If you are interested in learning HPC tradecraft, I invite you to begin with the first book HPC Tradecraft for Computer Scientists: What We Stopped Teaching.

If you enjoy "once you see it, you cannot un-see it" stories based on researching primary sources, you are in the right place. This book is tradecraft practice spanning several centuries, demonstrating the timeless skills independent of any particular technology.

  1. HPC Tradecraft Apprenticeship, three books, is the institutional tradecraft as I learned and practiced, and still practice. Tradecraft is useless unless replicable. The first book teaches my replication method; the second teaches how we accomplished what we did; the third teaches systems thinking, with close observation and characterization of HPC systems under load, using modern AI as the example. The three books are transmission protocol; HPC design; HPC operations.
  2. The HPC Tradecraft Master Practitioner, three books, is the author letting loose and having fun, expressing his mastery of HPC tradecraft. High-Stakes Ethics prepares for the insurmountable power imbalance of a new graduate in the amoral corporate environment. Unexpected Histories demonstrates debugging skills applied outside computer science, showing their value and timeless nature. Constraint-Based Design demonstrates 1986 tradecraft directly applies to modern AI transformer design and usage.
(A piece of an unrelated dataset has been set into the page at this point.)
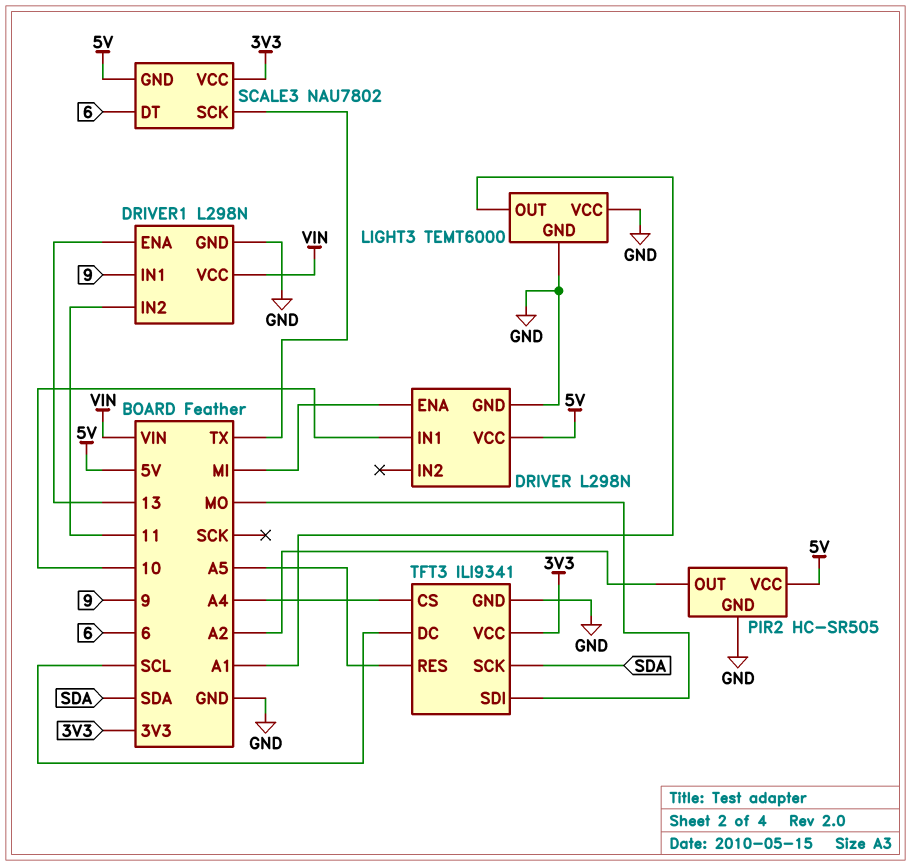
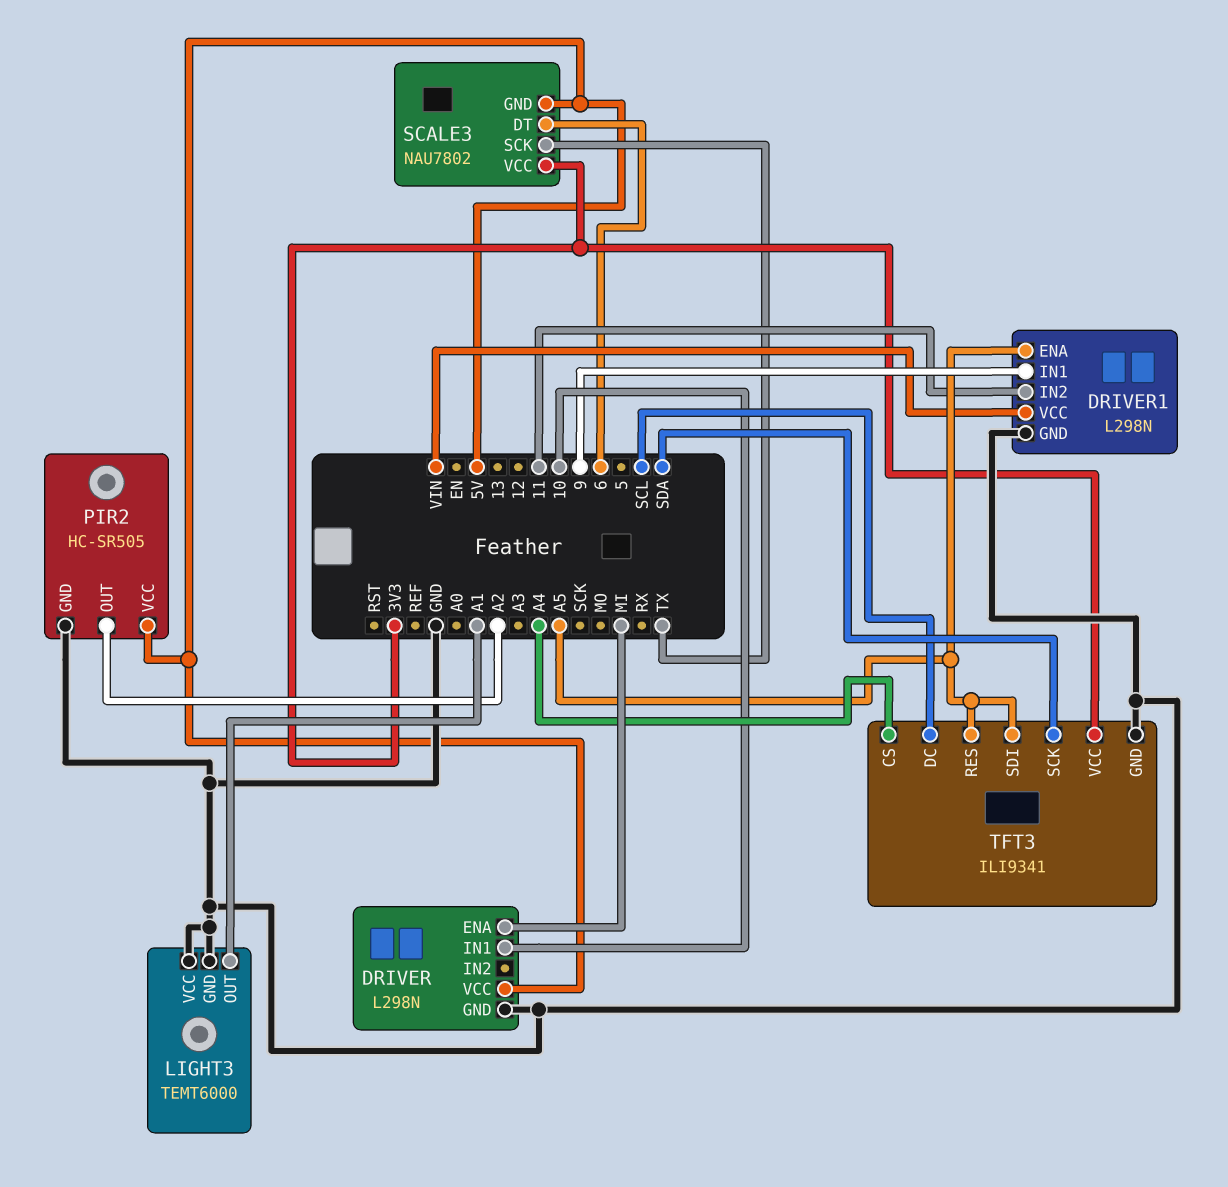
DRIVER1 pin ENA: 13 -> A5
TFT3 pin SDI: MO -> A5

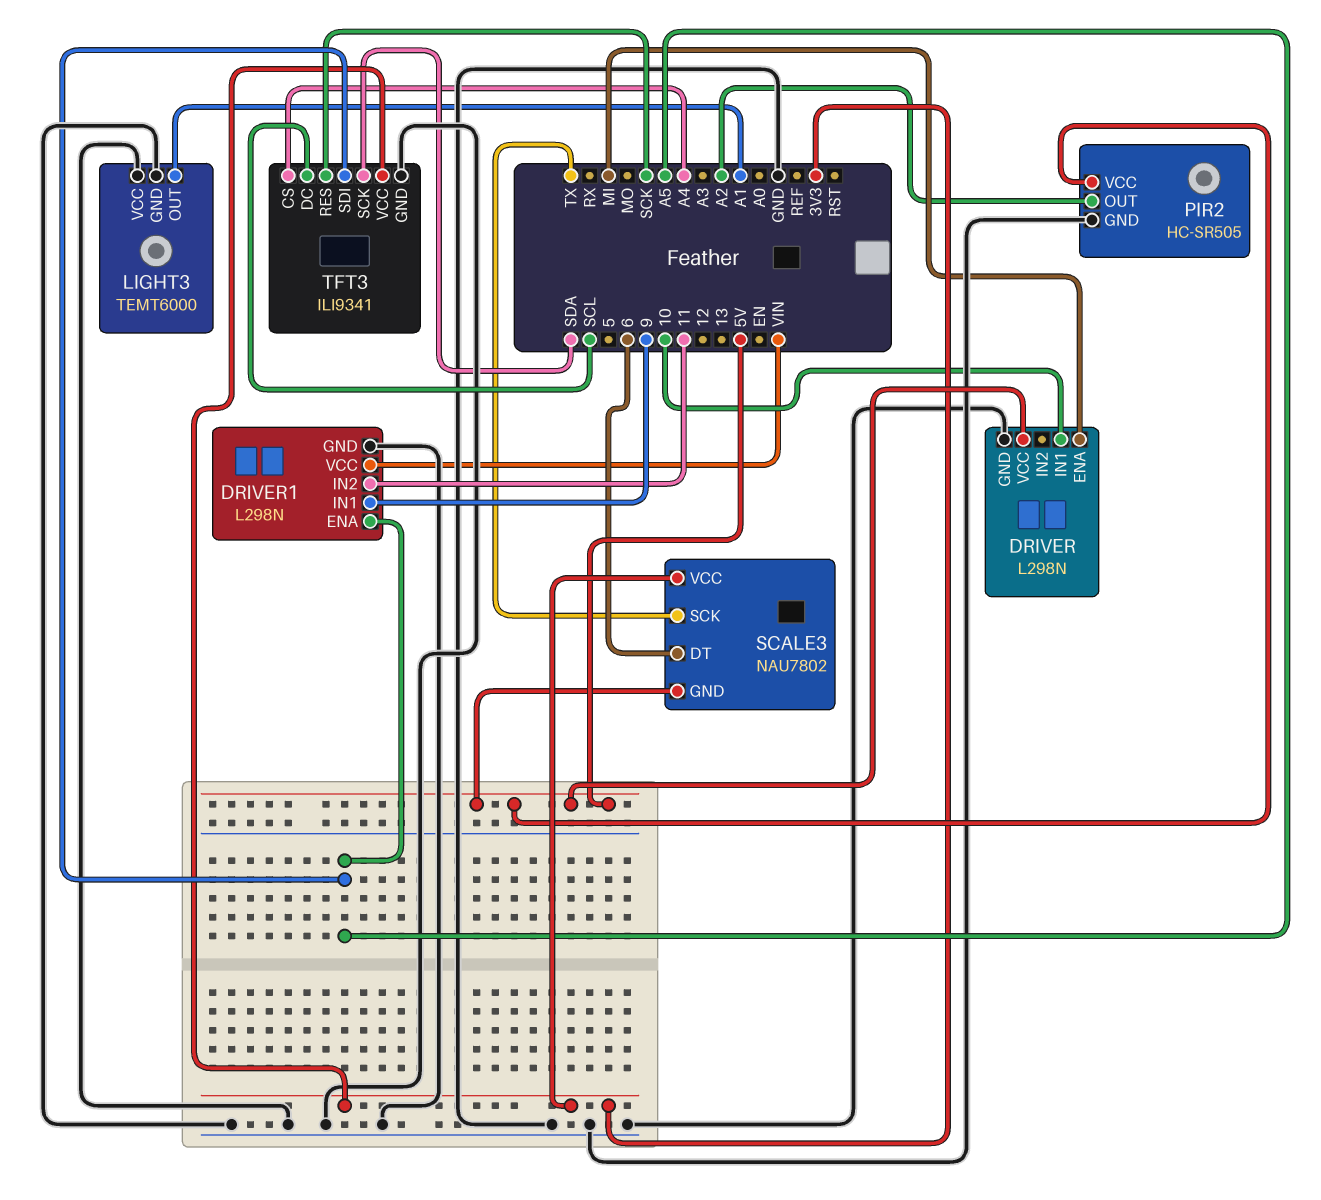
TFT3 pin RES: A5 -> SCK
Constraint-Based Design: A Gateway to AI

The HPC Tradecraft Master Practitioner, Volume 3

This is Book 3 of The HPC Tradecraft Master Practitioner series, a capstone demonstrating that pre-1995 bare metal design methods remain directly relevant to modern AI architecture.

In 1986, the author wrote a text adventure game as a bare metal device driver inside the Cray I/O Subsystem. The game, Swiss Adventure, was inspired by Colossal Cave Adventure and written during a Cray Research training class. The source code architecture turns out to be isomorphic to the 2017 "attention is all you need" transformer architecture. Similar constraints shape similar solutions.
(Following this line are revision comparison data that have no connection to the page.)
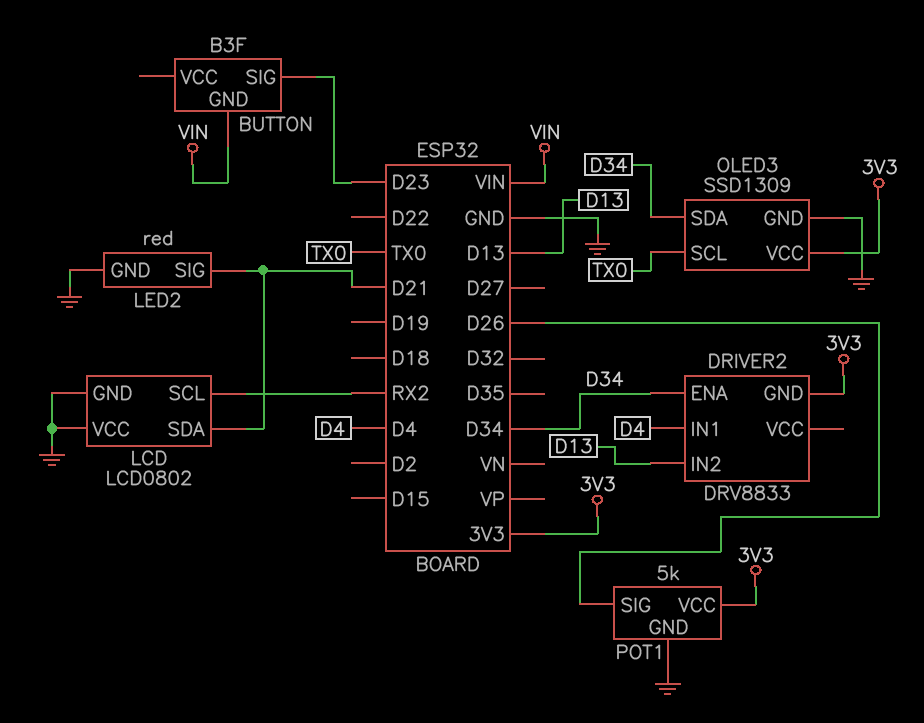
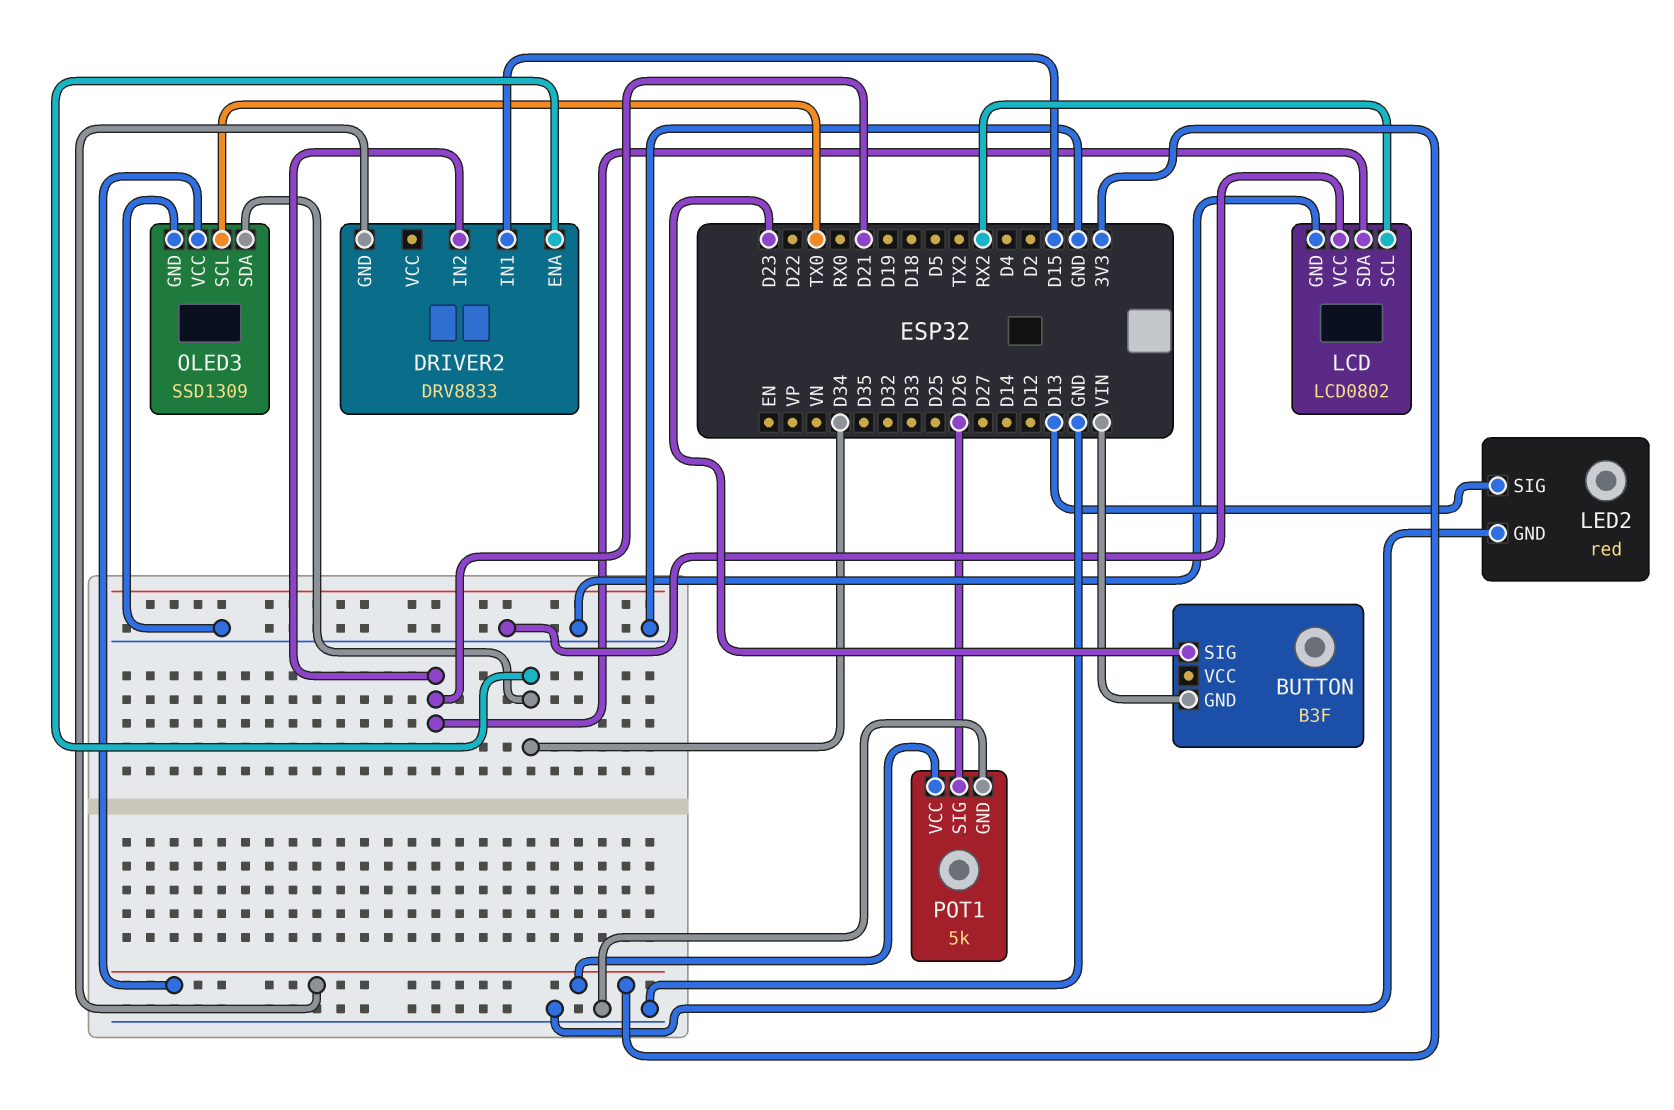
DRIVER2 pin IN1: D4 -> D15
DRIVER2 pin IN2: D13 -> D21
LED2 pin SIG: D21 -> D13

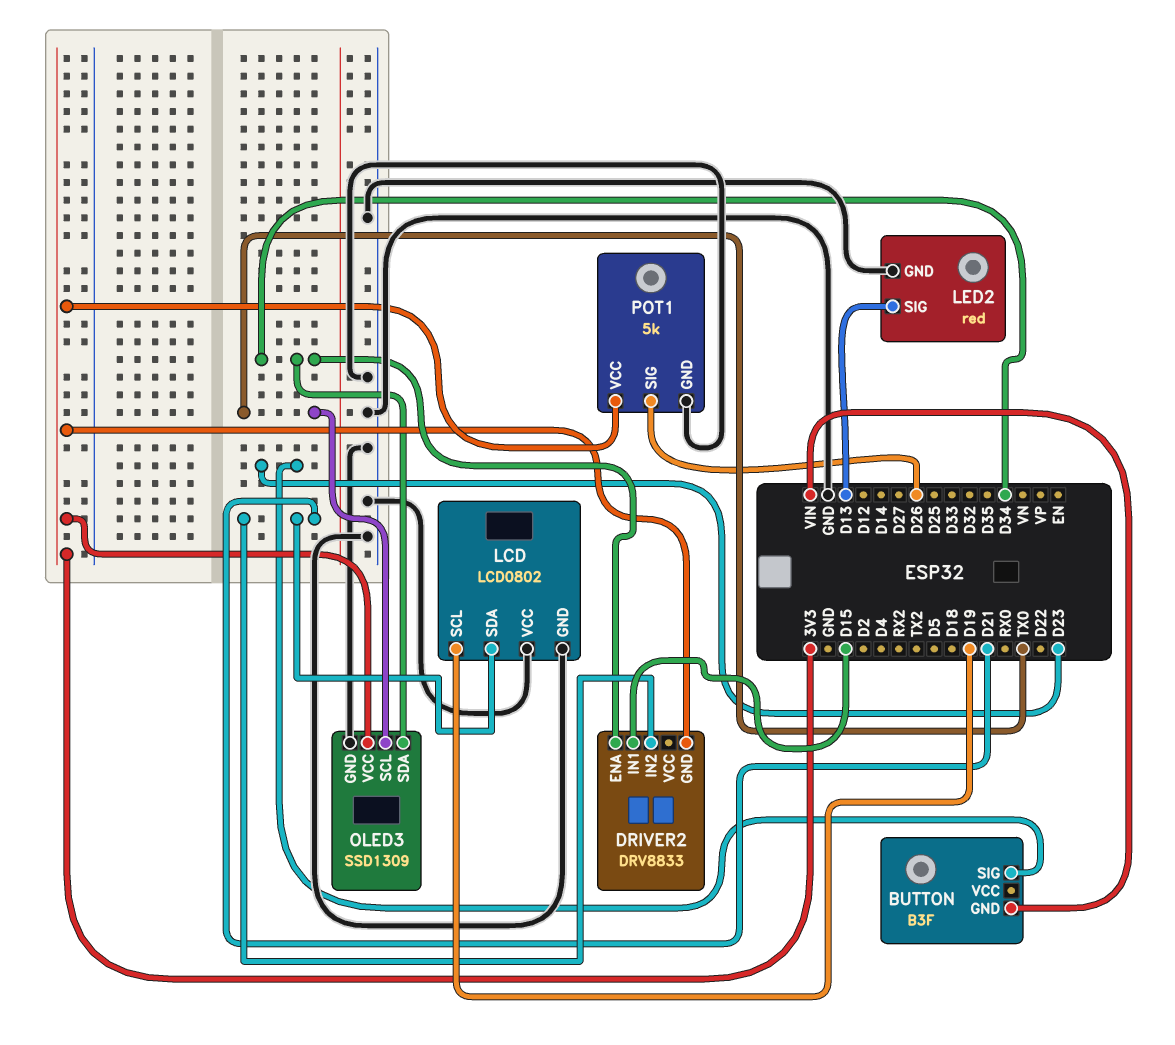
LCD pin SCL: RX2 -> D19

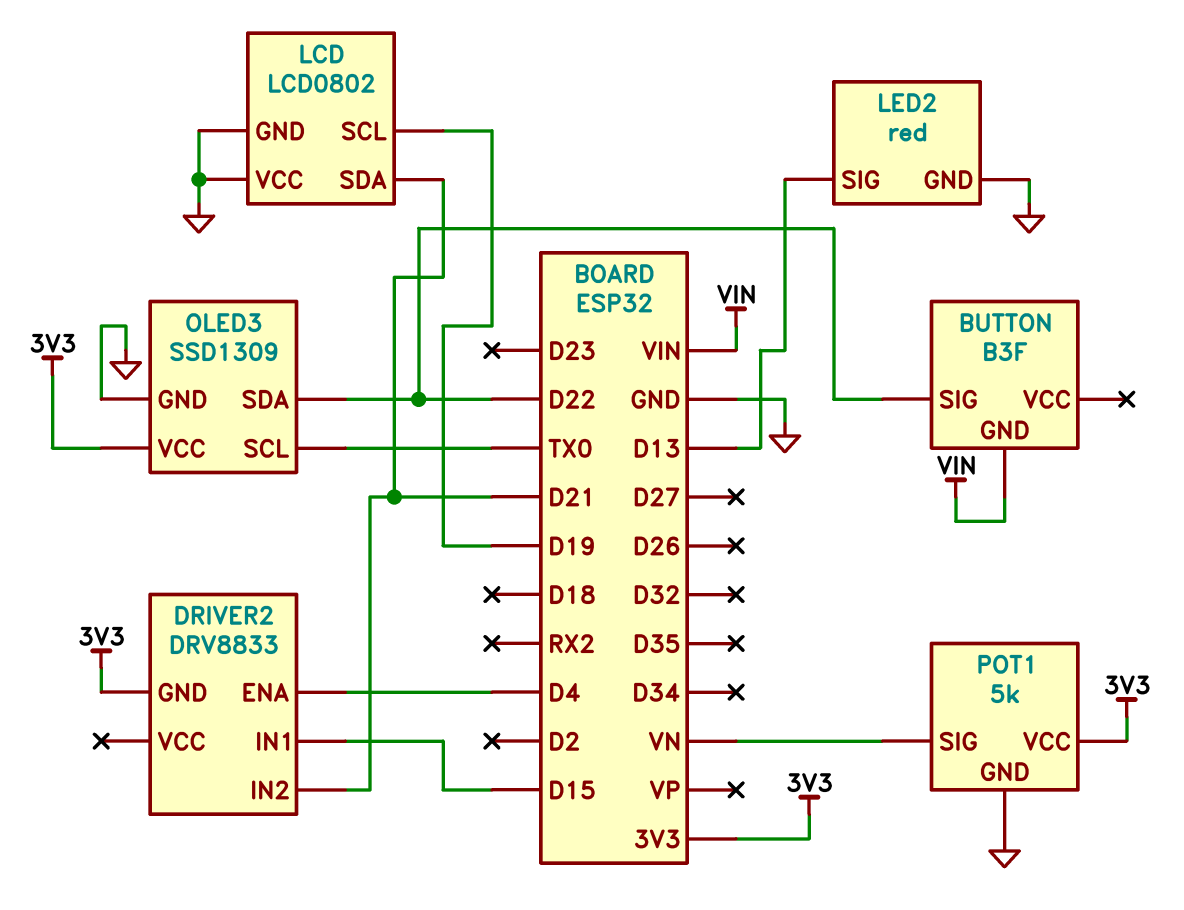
BUTTON pin SIG: D23 -> D22
DRIVER2 pin ENA: D34 -> D4
OLED3 pin SDA: D34 -> D22
POT1 pin SIG: D26 -> VN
This book is a work in progress. The current release covers the user experience: what the game does, why it was designed that way, and what the adventurer learns by playing it. The game itself is live and playable at ewbarnard.com with no registration or data collection. The 1986 assembly language source and its PHP port are available on GitHub.

This book is not a normal code walkthrough. This book models the expert thinking common to HPC tradecraft as practiced in the Cray Research era. Typical IT books with sample code work through from one topic to the next. This book builds out a system layer by layer, first designing the user experience, then designing a way to capture and encode the user experience, and then taking advantage of bare metal features and constraints. The companion website allows you to execute the code (by playing the game) while observing the event trace and AI pattern trace moving from request to response.

This book requires a strong working knowledge of Part II of the earlier book Nobody but Us: A History of Cray Research's Software and the Building of the World's Fastest Supercomputer. Part II introduced the necessary concepts for working on bare metal.